--- Source data ---
::::::::

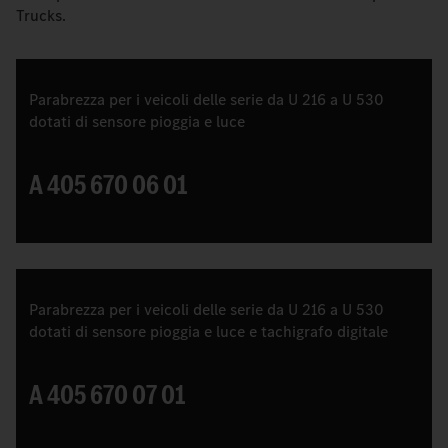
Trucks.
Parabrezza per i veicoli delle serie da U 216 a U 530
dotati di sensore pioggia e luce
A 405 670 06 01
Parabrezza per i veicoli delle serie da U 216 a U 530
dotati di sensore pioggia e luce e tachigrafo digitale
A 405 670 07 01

::::::::

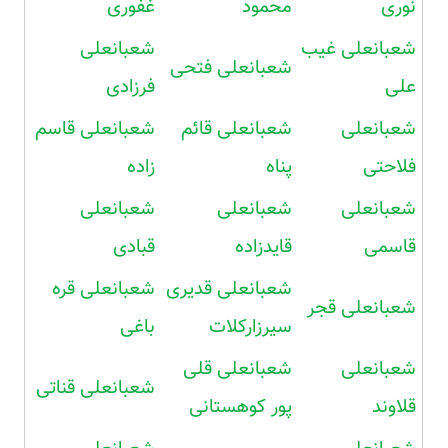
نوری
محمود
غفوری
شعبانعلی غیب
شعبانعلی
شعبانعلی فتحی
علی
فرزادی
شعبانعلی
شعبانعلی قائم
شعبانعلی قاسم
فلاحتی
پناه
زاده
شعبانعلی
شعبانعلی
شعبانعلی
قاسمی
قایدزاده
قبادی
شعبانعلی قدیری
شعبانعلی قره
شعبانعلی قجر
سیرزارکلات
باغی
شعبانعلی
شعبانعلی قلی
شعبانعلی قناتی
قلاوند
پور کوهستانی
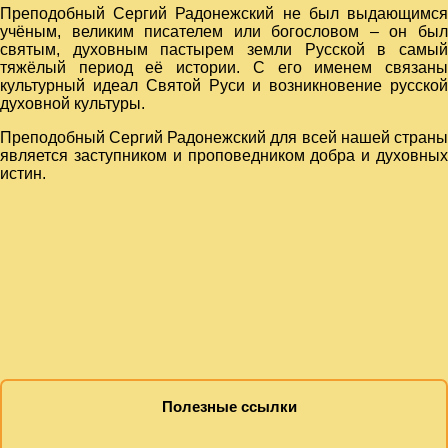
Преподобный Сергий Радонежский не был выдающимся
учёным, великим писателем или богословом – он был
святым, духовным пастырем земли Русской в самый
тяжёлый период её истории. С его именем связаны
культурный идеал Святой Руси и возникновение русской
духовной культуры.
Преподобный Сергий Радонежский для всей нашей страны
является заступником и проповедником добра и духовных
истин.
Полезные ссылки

::::::::

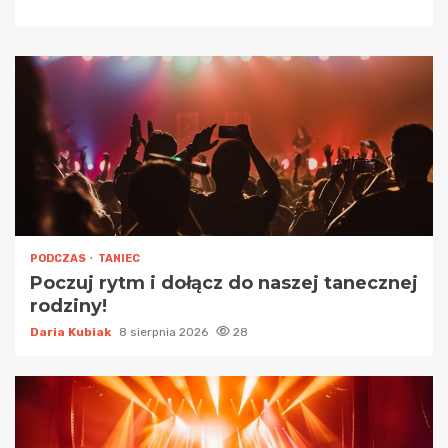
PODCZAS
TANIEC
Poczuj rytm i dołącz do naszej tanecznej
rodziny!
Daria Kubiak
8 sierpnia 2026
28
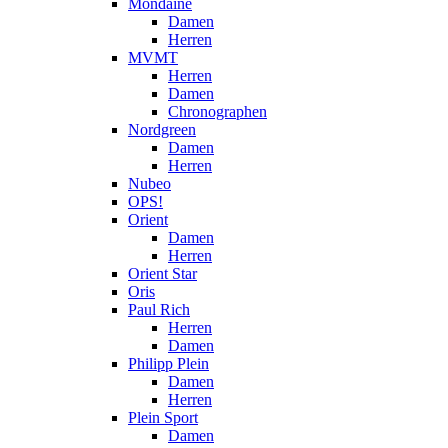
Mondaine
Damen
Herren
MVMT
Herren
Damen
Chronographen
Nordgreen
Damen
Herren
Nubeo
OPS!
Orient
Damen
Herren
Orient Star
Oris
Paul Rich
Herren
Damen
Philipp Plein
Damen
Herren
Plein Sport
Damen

::::::::

Your answer should be the lines above that contain the word "sensore", copied out.

dotati di sensore pioggia e luce
dotati di sensore pioggia e luce e tachigrafo digitale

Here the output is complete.